Both Spangler and Tracy praised Palmisano, noting that he has provided "focus and discipline" to the organization.
Another presenting publicly-traded company was Enteromedics (St. Paul, Minnesota), whose CEO, Mark Knudson, said that his company's technology addresses a huge market and will be successful because it "targets the shortcomings of existing obesity treatments."
According to Knudson, the limitations of today's two key obesity therapies — gastric bypass and laparoscopic banding — are so significant that only 1.5% of the approximately 17 million obese Americans seek surgery. He specifically estimated the number of bariatric surgeries for the year 2007 at 205,000.
Knudson noted that there are several unmet needs in this market.
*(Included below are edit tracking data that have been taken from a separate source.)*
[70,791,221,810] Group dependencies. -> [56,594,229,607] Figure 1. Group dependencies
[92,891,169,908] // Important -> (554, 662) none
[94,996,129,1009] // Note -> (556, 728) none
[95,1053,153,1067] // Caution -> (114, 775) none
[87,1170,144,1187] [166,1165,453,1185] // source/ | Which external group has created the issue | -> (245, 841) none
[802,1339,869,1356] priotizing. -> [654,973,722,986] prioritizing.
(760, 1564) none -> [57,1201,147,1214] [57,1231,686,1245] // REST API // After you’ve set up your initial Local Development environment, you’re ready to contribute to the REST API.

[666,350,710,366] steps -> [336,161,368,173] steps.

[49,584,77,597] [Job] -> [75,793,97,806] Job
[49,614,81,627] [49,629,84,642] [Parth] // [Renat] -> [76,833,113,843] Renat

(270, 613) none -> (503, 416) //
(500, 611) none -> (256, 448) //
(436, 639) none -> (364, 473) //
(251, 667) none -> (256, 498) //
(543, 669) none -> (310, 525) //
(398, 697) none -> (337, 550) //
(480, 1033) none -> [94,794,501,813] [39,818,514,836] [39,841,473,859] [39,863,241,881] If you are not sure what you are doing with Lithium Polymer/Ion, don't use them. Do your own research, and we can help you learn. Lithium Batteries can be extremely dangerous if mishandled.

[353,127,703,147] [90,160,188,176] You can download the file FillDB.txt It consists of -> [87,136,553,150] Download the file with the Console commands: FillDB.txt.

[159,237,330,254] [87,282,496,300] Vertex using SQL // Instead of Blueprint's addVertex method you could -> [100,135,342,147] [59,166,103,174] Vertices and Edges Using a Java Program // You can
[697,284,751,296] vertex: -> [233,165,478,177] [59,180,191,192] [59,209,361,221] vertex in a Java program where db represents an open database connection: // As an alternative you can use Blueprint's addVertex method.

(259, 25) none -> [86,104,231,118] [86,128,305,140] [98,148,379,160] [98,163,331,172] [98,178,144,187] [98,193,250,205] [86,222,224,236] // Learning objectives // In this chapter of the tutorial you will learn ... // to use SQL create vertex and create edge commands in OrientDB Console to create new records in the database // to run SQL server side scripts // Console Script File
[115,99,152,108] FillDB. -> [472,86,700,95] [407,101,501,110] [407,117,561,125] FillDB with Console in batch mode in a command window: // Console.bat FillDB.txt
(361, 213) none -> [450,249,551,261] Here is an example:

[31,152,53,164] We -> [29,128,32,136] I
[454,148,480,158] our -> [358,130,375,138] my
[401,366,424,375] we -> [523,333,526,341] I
He indicated that its innovative solution, the Maestro intermittent neuroblocking system, would address over 80% of the potential surgical candidate market.
This procedure involves the laparoscopic implantation of a pacemaker-like device, whose leads are lodged into the vagus nerve. Called VBLOC therapy, the multiple layers of therapeutic intermittency of high-frequency, low-energy electrical impulses, "block" the vagus nerve during the waking hours. Most patients report that they "push away from the table sooner," because they feel satiated.